Experiencing anxiety without relief makes people feel like they have no control over their lives. Racing thoughts, worrying about things that may not happen and enduring repeated panic attacks dramatically impact an anxious person’s ability to live a normal life. At some point, that person actively searches for something they can control, something that gives them a false sense of respite and power. In some cases, that sense of control focuses on weight management and food intake.

A study published in the American Journal of Psychiatry involved subjects diagnosed with anorexia nervosa or bulimia nervosa. Rates of anxiety/panic disorders were similar among these groups. Nearly two-thirds of this study’s subjects had at least one anxiety disorder. The most common anxiety disorders were social phobia and obsessive-compulsive disorder. Most participants reported symptoms of generalized anxiety disorder, object phobia, social phobia and OCD began in childhood. Because they never received treatment, these participants eventually developed an eating disorder as a way to deal with their anxiety.

Treating Eating Disorders and Anxiety Together

Eating and anxiety/panic disorders should be treated simultaneously since they are correlated and exacerbate symptoms of either disorder. Getting help for just one disorder does not guarantee recovery from the other. One of the most effective psychotherapies used to treat anxiety and eating disorders is cognitive behavioral therapy.

CBT focuses on modifying self-sabotaging, negative thought patterns that produce physiological and psychological signs of anxiety, panic, and depression. CBT counselors teach patients to recognize and stop false beliefs about themselves, about others and about events happening in their lives before these thoughts initiate emotions detrimental to their well-being. People with eating disorders and anxiety frequently engage in the following:

 

  • Mentally concentrating on the bad things in life instead of the positive things
  • Minimization and magnification–exaggerating negative events while downplaying favorable ones
  • Using emotional reasoning instead of objective reasoning–letting emotions get the best of you
  • Personalization–feeling like everything is your fault even though it is probably out of your control
  • Should, could, would statements–obsessing over past mistakes when it does no good to do so
  • Jumping to conclusions–assuming the worst when no evidence exists for such an assumption

 

When used in combination with medication, cognitive behavioral therapy can greatly improve the ability of a patient to manage feelings of anxiety, panic and the compulsion to use food to alleviate strongly unpleasant emotions. CBT counselors assist individuals with eating disorders understand why they eat too much or too little by educating them about the trap of self-critical and defeating thinking patterns that distort the way they perceive themselves and the world around them. Antidepressants, nutritional counseling/management, and experiential therapy are also beneficial to treating co-occurring anxiety and eating disorders.

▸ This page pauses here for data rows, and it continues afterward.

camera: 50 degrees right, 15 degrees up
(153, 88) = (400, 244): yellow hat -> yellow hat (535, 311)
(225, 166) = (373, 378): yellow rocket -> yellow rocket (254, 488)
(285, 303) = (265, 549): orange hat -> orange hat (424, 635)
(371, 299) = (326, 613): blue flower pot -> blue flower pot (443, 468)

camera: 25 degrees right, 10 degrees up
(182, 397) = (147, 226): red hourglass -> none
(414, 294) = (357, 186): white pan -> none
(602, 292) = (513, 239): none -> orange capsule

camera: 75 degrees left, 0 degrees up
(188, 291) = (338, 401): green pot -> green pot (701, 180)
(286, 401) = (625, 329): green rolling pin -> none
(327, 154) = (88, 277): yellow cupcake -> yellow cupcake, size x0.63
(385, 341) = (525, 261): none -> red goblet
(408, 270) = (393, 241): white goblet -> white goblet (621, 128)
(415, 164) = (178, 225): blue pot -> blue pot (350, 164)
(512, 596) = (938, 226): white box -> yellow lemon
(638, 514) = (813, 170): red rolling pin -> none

The development and progression of an eating disorder are complex and multi-faceted. Clinical anxiety may be just one of several psychological issues underlying bulimia nervosa, anorexia nervosa or binge eating. In addition to receiving psychotherapeutic counseling, some patients may also require medical attention prior to beginning counseling sessions to correct nutritional deficiencies potentially contributing to anxiety and panic disorders.